Obama’s nothing but a “knock off,” said Taylor Marsh in The Huffington Post, and he’s “played his supporters for suckers.” That includes his cheerleaders in the “gullible traditional media,” who are sucking up “the same hope soda” with a straw. But “cons eventually catch up with you,” and Obama’s time has come. Obama’s “rhetorical flourishes” are as “canned” as Sen. Joe Biden’s “lifted” bits from someone’s speech in 1988. Biden was “politically humiliated.” For Obama, “will the standard be different?”

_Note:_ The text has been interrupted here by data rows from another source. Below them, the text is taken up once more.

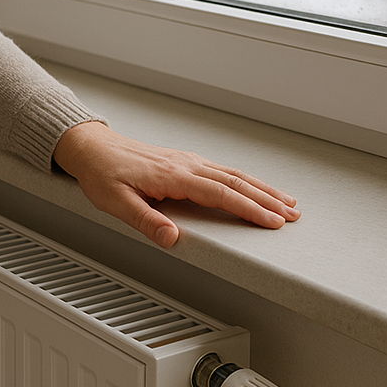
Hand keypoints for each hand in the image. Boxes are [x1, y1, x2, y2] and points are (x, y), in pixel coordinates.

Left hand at [52, 121, 299, 248]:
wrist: (91, 147)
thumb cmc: (101, 174)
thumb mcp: (115, 202)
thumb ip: (144, 220)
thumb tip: (171, 238)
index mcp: (172, 175)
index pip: (220, 194)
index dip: (249, 209)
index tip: (274, 222)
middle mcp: (185, 164)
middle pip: (235, 181)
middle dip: (267, 199)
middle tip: (294, 215)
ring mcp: (186, 160)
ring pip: (232, 173)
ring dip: (261, 188)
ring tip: (287, 202)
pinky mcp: (183, 160)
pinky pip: (221, 169)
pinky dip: (244, 180)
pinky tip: (254, 187)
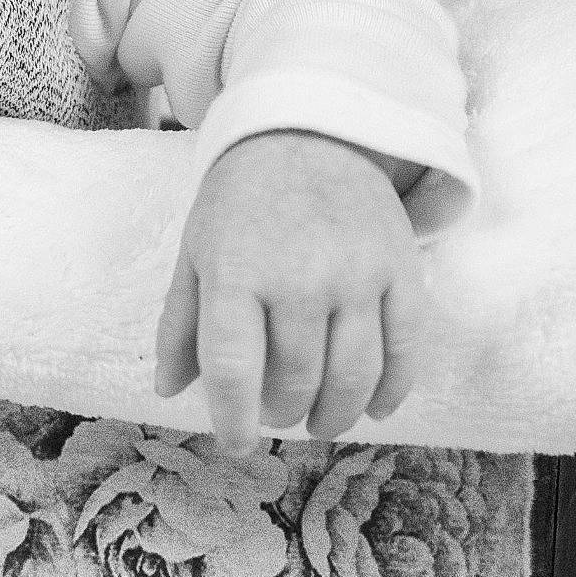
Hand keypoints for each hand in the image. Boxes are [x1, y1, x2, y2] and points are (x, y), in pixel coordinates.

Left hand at [153, 129, 428, 455]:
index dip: (234, 420)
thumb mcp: (196, 252)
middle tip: (279, 416)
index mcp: (236, 271)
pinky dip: (393, 389)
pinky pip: (406, 347)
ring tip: (320, 422)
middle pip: (298, 378)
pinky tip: (376, 407)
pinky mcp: (402, 267)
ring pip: (354, 374)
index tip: (236, 446)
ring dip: (336, 413)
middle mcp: (299, 274)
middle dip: (285, 412)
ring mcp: (357, 272)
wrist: (309, 130)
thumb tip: (169, 391)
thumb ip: (181, 324)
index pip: (234, 368)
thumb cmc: (241, 201)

“Put simply,” that argument is "nonsense,” said Ed Morrissey in his Captain’s Quarters blog. Biden “lifted entire passages of British Labour leader Neil Kinnock’s speeches” without attribution, including “Kinnock’s personal anecdotes—that’s plagiarism.” Patrick “wanted Obama to make use of his constructs”—that’s not. Clearly “Team Clinton” wants to “rub a little of the gloss off of Obama’s perceived honor and straightforward mien,” but it just comes across as desperate.
This may actually become something of an issue “between Obama and his supporters,” said Jake Trapper in ABC News’ Political Punch blog. Lots of Americans find themselves “inspired by Obama’s words.” And while Obama backers may not agree with Clinton’s charge that they are “just words,” they "likely think they are at least somewhat original.”
Still, one’s “tempted to say something about the danger of throwing stones from inside a glass house,” said Noam Scheiber in The New Republic’s The Stump blog. After all, “you can’t listen to a Clinton speech” without finding “multiple riffs she’s filched from other candidates.” Whatever the truth of the allegation—and the explanation that Obama and Patrick are friends who “share a lot of ideas” seems “sort of right”—it seems “a little strange” for Clinton to be “pushing” it.